What needs to be done | Only the text of the records below belongs in the answer, copied exactly, with pictures omitted.

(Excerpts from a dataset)

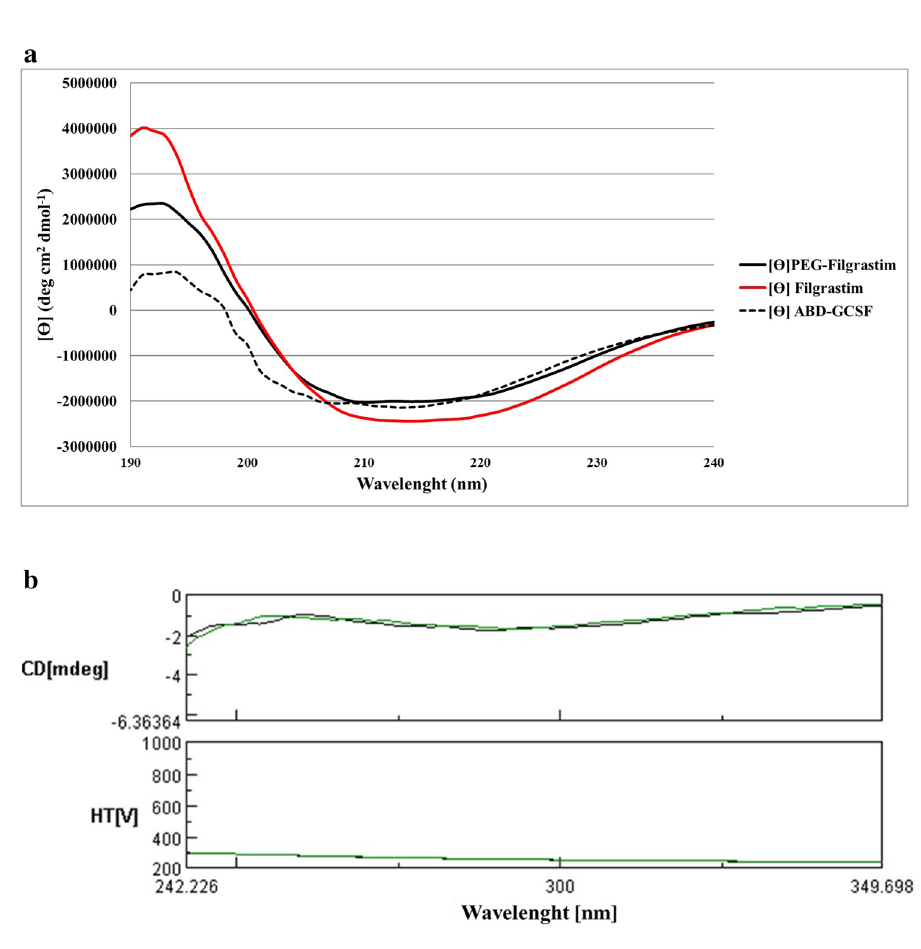
Figure 6. CD spectra of GCSF derivatives. (a) Far-UV spectrum (190–250 nm). (b) Near-UV spectrum (250–350 nm). Filgrastim and ABD-GCSF are represented in green and black lines,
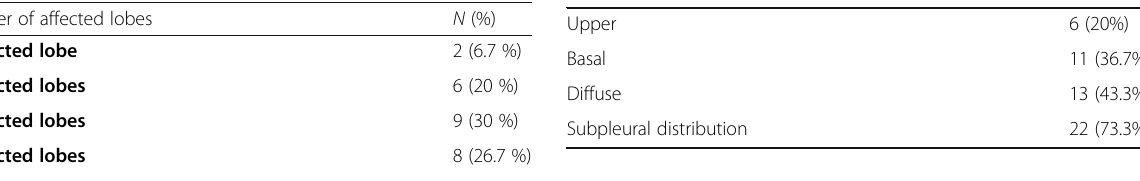
Table 2 The number of the affected lobes with total severity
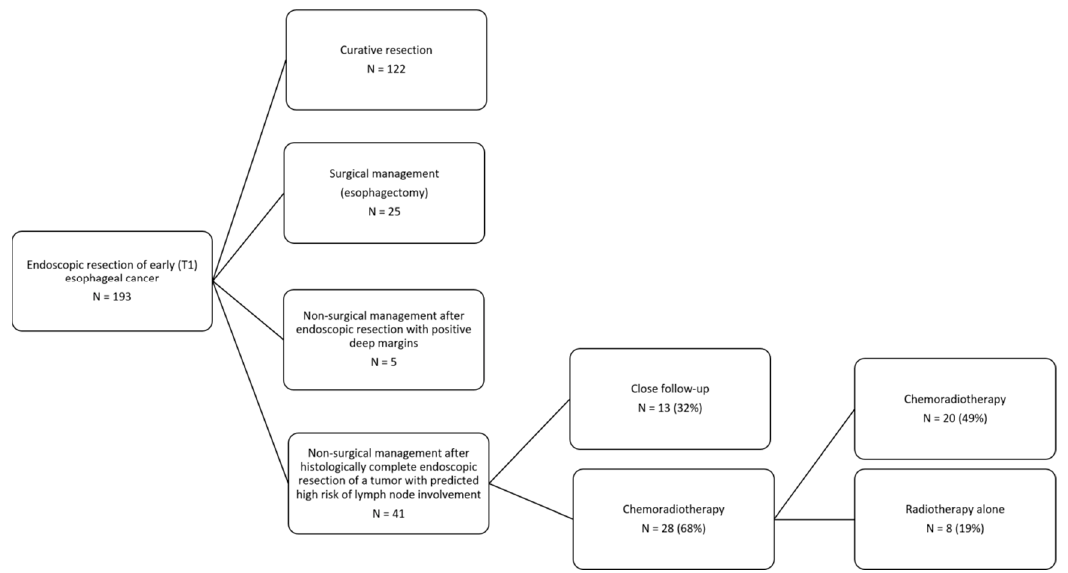
Figure 1. Patients Figure 1. Patients flowchart.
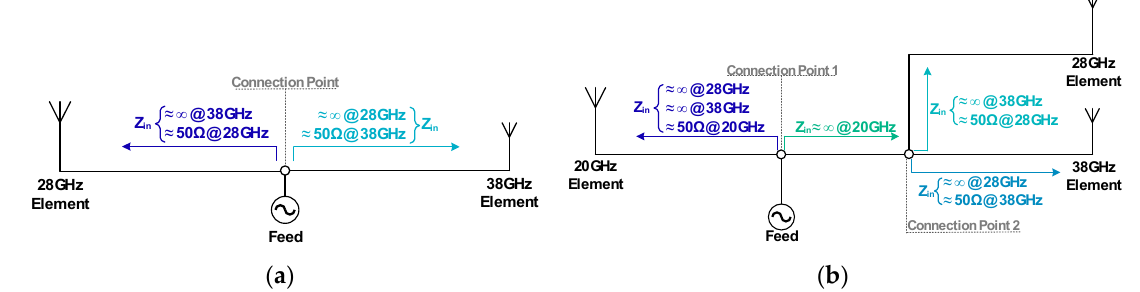
Figure 3. Schemes Proposed for the ( a ) Dual-Band and ( b ) Tri-Band antenna.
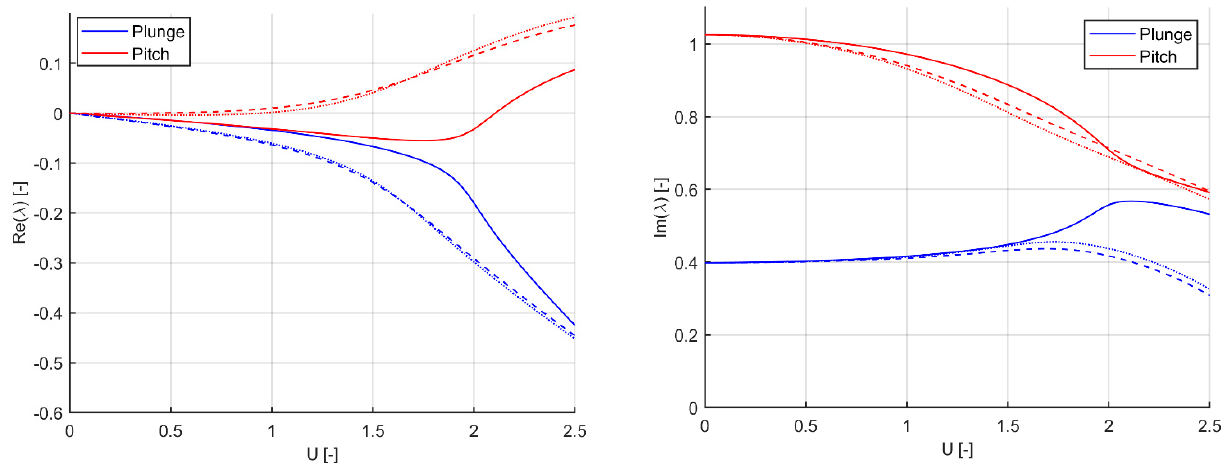
Figure 4. Evolution of the complex eigenvalues for Case A: real part ( left ), imaginary part ( right ); continuous, dashed and dotted lines for QU, QS and SQS aerodynamic models, respectively.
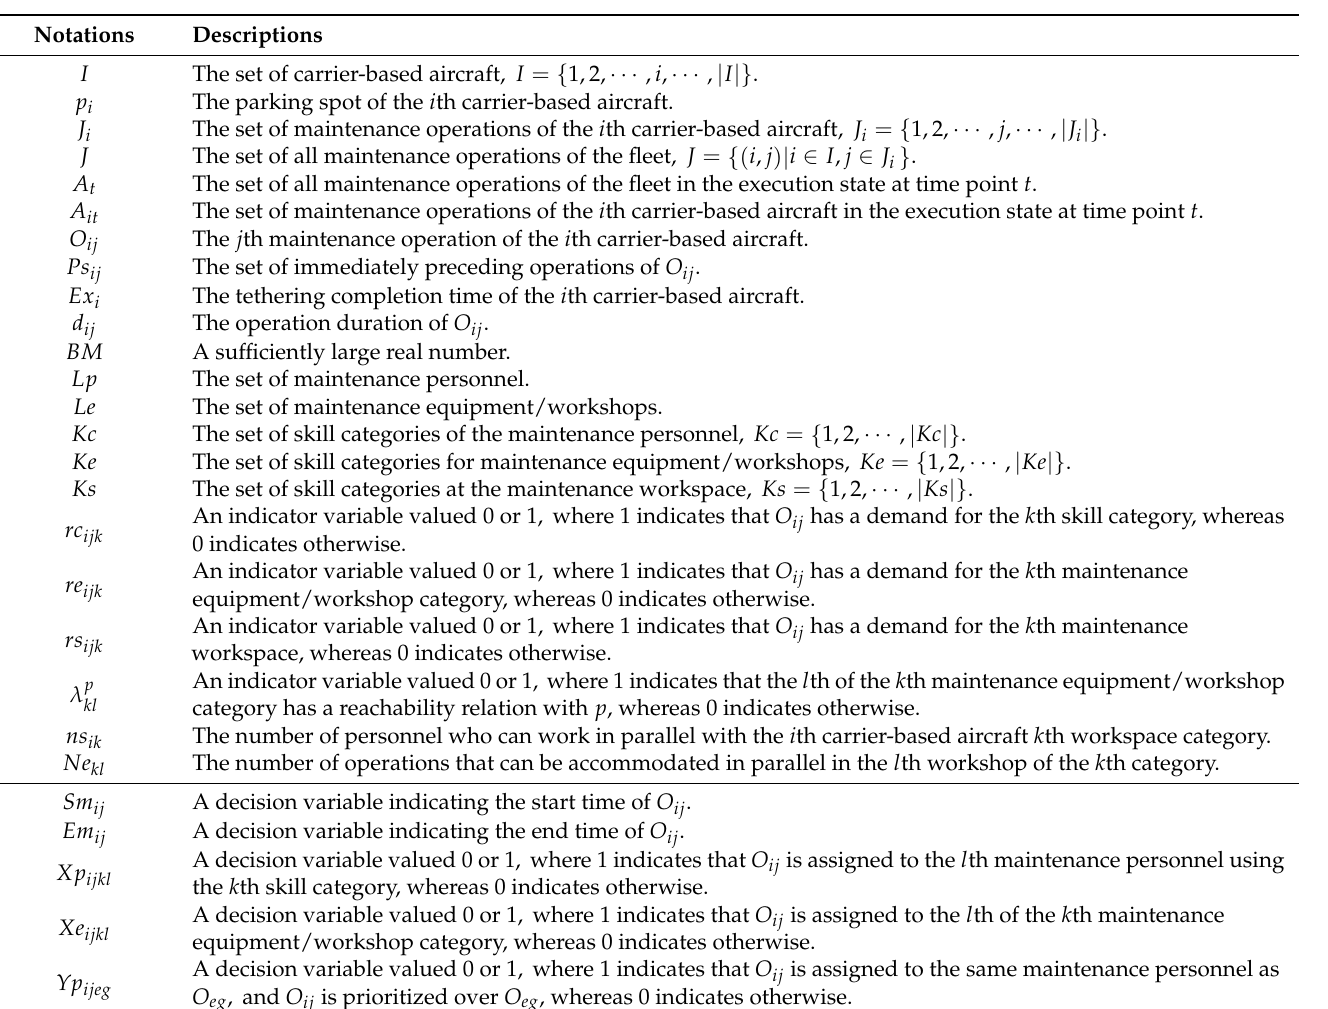
Table 1. Related notations and description of the AMRSP mathematical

Exercise result |
Figure 6. CD spectra of GCSF derivatives. (a) Far-UV spectrum (190–250 nm). (b) Near-UV spectrum (250–350 nm). Filgrastim and ABD-GCSF are represented in green and black lines,
Table 2 The number of the affected lobes with total severity
Figure 1. Patients Figure 1. Patients flowchart.
Figure 3. Schemes Proposed for the ( a ) Dual-Band and ( b ) Tri-Band antenna.
Figure 4. Evolution of the complex eigenvalues for Case A: real part ( left ), imaginary part ( right ); continuous, dashed and dotted lines for QU, QS and SQS aerodynamic models, respectively.
Table 1. Related notations and description of the AMRSP mathematical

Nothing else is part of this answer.